Solidão é um dos sentimentos mais esmagadores que existem. Sentir-se incompreendido, ignorado e não merecedor de relações saudáveis pode te enlouquecer. Certamente estava acontecendo comigo. Um equilíbrio entre solidão e convívio com pessoas que você admira e te fazem ser melhor (mas também pessoas as quais você ama, mas talvez não queira repetir os mesmos padrões de comportamento), são importantes para desenvolver um senso de pertencimento e autoconhecimento. E a minha história tem esse objetivo. Um equilíbrio entre o familiar e a busca pelo desconhecido, de uma maneira que eu não mude completamente e muito subitamente, mas por etapas. Meus momentos favoritos sempre foram quando a família está reunida para assistir um filme, um almoço de domingo ou no natal. E esta é a sensação que eu espero passar com a minha história. Considero a escrita e arte ferramentas muito importantes, onde você pode encontrar a sua própria voz e escutar vozes com experiências divergentes das suas. É onde eu aprendo mais, é onde eu me expresso e sinto coisas que nunca senti antes. Espero que minha jornada possa ser de alguma ajuda.

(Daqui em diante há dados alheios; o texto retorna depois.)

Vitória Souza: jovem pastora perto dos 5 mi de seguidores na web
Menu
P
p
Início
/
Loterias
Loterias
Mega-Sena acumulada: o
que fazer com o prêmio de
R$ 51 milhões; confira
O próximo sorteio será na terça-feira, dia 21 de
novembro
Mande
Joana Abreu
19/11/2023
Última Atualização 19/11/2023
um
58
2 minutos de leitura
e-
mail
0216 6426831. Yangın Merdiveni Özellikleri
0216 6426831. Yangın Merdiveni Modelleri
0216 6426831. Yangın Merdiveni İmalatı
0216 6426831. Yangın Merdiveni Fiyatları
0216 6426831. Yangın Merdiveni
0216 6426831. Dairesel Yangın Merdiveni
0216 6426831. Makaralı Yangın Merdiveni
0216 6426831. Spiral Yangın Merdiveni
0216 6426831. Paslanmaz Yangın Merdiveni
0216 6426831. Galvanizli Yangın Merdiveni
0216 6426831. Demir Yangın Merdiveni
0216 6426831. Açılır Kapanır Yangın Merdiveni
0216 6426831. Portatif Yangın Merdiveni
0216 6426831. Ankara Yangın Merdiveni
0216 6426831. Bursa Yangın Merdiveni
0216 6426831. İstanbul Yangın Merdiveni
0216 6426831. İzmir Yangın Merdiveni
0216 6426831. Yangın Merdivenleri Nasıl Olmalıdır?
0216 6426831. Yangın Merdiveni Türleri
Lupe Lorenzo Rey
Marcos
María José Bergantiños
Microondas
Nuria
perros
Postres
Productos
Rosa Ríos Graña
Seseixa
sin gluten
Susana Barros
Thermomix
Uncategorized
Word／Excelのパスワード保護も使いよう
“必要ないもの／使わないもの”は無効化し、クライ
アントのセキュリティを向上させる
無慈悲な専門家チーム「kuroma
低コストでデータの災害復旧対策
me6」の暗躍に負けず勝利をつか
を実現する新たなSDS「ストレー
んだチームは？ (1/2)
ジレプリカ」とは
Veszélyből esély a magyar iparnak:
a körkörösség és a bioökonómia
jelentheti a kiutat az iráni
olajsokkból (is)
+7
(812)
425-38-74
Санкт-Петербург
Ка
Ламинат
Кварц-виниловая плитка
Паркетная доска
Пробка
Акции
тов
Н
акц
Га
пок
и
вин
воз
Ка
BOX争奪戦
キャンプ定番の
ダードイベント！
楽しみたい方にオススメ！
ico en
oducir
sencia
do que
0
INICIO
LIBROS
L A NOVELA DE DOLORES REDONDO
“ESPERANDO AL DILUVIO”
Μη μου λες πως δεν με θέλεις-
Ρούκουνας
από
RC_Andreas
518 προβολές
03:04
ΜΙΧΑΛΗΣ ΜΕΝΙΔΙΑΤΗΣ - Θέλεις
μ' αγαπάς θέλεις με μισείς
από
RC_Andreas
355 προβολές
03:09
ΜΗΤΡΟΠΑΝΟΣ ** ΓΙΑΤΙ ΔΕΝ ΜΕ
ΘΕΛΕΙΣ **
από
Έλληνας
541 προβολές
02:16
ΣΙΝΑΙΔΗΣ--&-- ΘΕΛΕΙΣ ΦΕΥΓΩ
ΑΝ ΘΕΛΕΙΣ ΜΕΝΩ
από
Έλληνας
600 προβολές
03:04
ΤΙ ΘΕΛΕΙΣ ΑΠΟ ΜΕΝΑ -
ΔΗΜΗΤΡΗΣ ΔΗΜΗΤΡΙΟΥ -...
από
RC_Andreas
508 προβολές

Abrir mão da dependência extrema de quem está ao seu lado todos os dias e da percepção que tem de você não é fácil, mas é possível. Para mim, que sempre fui cuidada pelos que estão em volta de mim – resolvi retribuir isso ao mundo sem ao menos saber como cuidar de mim mesma – e é um desafio. Porém, não estamos todos em busca de crescimento pessoal? Eu tenho a filosofia de que se ao menos este é um pensamento que ocorra na sua mente ocasionalmente, já é um avanço. Um avanço pode não parecer grande no início ou para o mundo exterior, mas se você o considera como um avanço, confie em si. Enquanto mulher, é importante sentir que temos uma voz, já que nos é negada cotidianamente. Sou privilegiada em muitos aspectos, minhas companheiras têm menos acesso a possibilidade de serem ouvidas, e essa injustiça me incomoda. Falar com pessoas com diferentes vivências e trazer isso de alguma maneira, é importante para mim. É um dos motivos de eu amar contar e ouvir histórias, é o motivo de eu escrever e ter escolhido o jornalismo como profissão. É ambicioso e pretencioso eu achar que conseguiria passar isso em um livro, mas se alguma coisa que eu compartilhar ficar na mente de ao menos uma pessoa, considerarei uma vitória.